▸ REQUEST
Reproduce the line containing "Mejora la salud cardiovascular" and every line after it through the end of the records. Include nothing else.

Page-level text extractions:
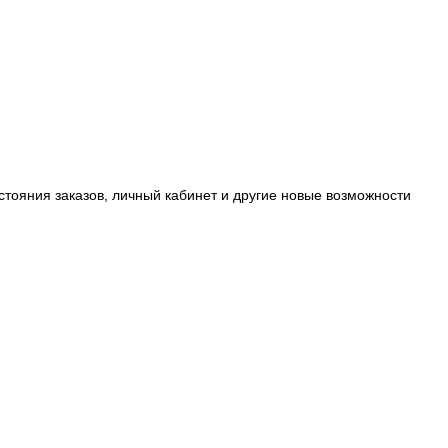
стояния заказов, личный кабинет и другие новые возможности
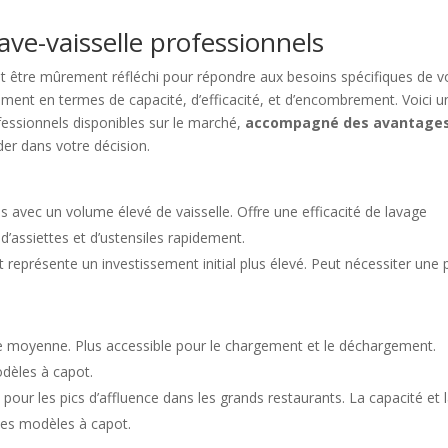
ve-vaisselle professionnels
it être mûrement réfléchi pour répondre aux besoins spécifiques de v
ment en termes de capacité, d’efficacité, et d’encombrement. Voici u
ofessionnels disponibles sur le marché,
accompagné des avantages
er dans votre décision.
es avec un volume élevé de vaisselle. Offre une efficacité de lavage
d’assiettes et d’ustensiles rapidement.
t représente un investissement initial plus élevé. Peut nécessiter une 
lle moyenne. Plus accessible pour le chargement et le déchargement.
dèles à capot.
 pour les pics d’affluence dans les grands restaurants. La capacité et 
 des modèles à capot.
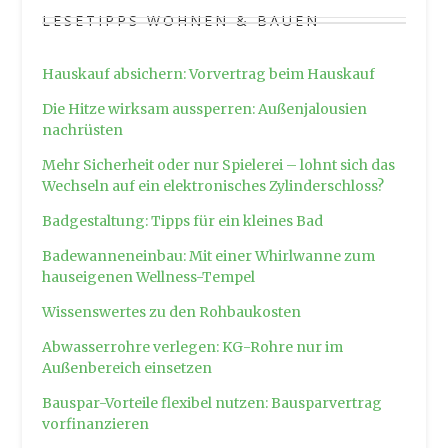
LESETIPPS WOHNEN & BAUEN
Hauskauf absichern: Vorvertrag beim Hauskauf
Die Hitze wirksam aussperren: Außenjalousien
nachrüsten
Mehr Sicherheit oder nur Spielerei – lohnt sich das
Wechseln auf ein elektronisches Zylinderschloss?
Badgestaltung: Tipps für ein kleines Bad
Badewanneneinbau: Mit einer Whirlwanne zum
hauseigenen Wellness-Tempel
Wissenswertes zu den Rohbaukosten
Abwasserrohre verlegen: KG-Rohre nur im
Außenbereich einsetzen
Bauspar-Vorteile flexibel nutzen: Bausparvertrag
vorfinanzieren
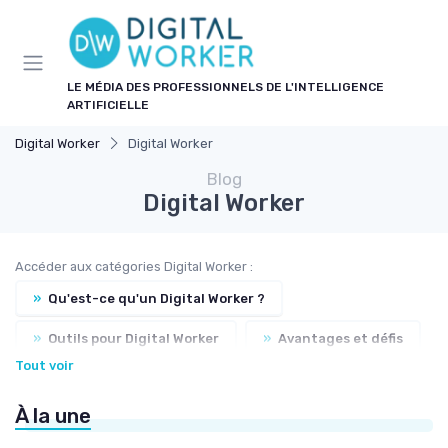
Panneau de gestion des cookies
LE MÉDIA DES PROFESSIONNELS DE L'INTELLIGENCE
ARTIFICIELLE
Digital Worker
Digital Worker
Blog
Digital Worker
Accéder aux catégories Digital Worker :
»
Qu'est-ce qu'un Digital Worker ?
»
Outils pour Digital Worker
»
Avantages et défis
Tout voir
»
Cas d'usage en entreprise
À la une
»
Formation et compétences nécessaires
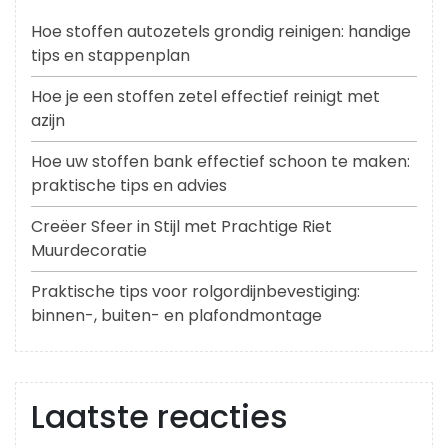
Hoe stoffen autozetels grondig reinigen: handige
tips en stappenplan
Hoe je een stoffen zetel effectief reinigt met
azijn
Hoe uw stoffen bank effectief schoon te maken:
praktische tips en advies
Creëer Sfeer in Stijl met Prachtige Riet
Muurdecoratie
Praktische tips voor rolgordijnbevestiging:
binnen-, buiten- en plafondmontage
Laatste reacties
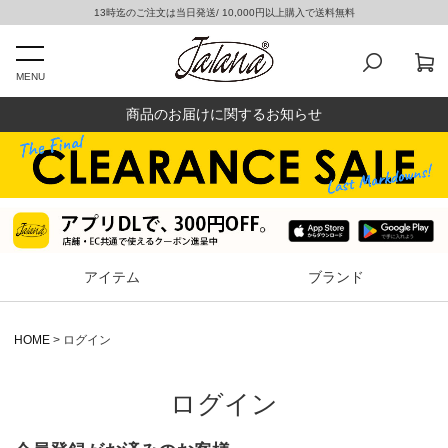
13時迄のご注文は当日発送/ 10,000円以上購入で送料無料
MENU
商品のお届けに関するお知らせ
アイテム
ブランド
HOME
ログイン
ログイン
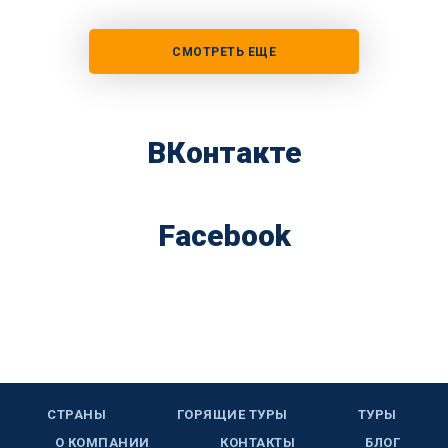
СМОТРЕТЬ ЕЩЕ
ВКонтакте
Facebook
СТРАНЫ
ГОРЯЩИЕ ТУРЫ
ТУРЫ
О КОМПАНИИ
КОНТАКТЫ
БЛОГ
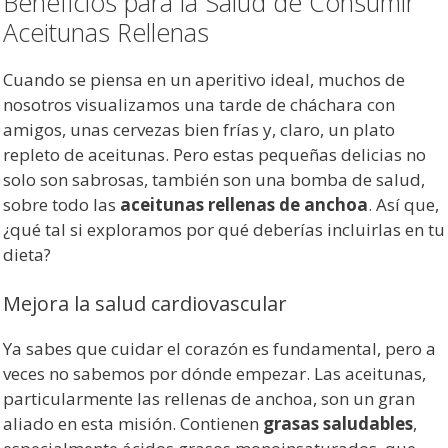
Beneficios para la Salud de Consumir
Aceitunas Rellenas
Cuando se piensa en un aperitivo ideal, muchos de
nosotros visualizamos una tarde de cháchara con
amigos, unas cervezas bien frías y, claro, un plato
repleto de aceitunas. Pero estas pequeñas delicias no
solo son sabrosas, también son una bomba de salud,
sobre todo las
aceitunas rellenas de anchoa
. Así que,
¿qué tal si exploramos por qué deberías incluirlas en tu
dieta?
Mejora la salud cardiovascular
Ya sabes que cuidar el corazón es fundamental, pero a
veces no sabemos por dónde empezar. Las aceitunas,
particularmente las rellenas de anchoa, son un gran
aliado en esta misión. Contienen
grasas saludables
,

▸ RESULT BELOW
Mejora la salud cardiovascular
Ya sabes que cuidar el corazón es fundamental, pero a
veces no sabemos por dónde empezar. Las aceitunas,
particularmente las rellenas de anchoa, son un gran
aliado en esta misión. Contienen
grasas saludables
,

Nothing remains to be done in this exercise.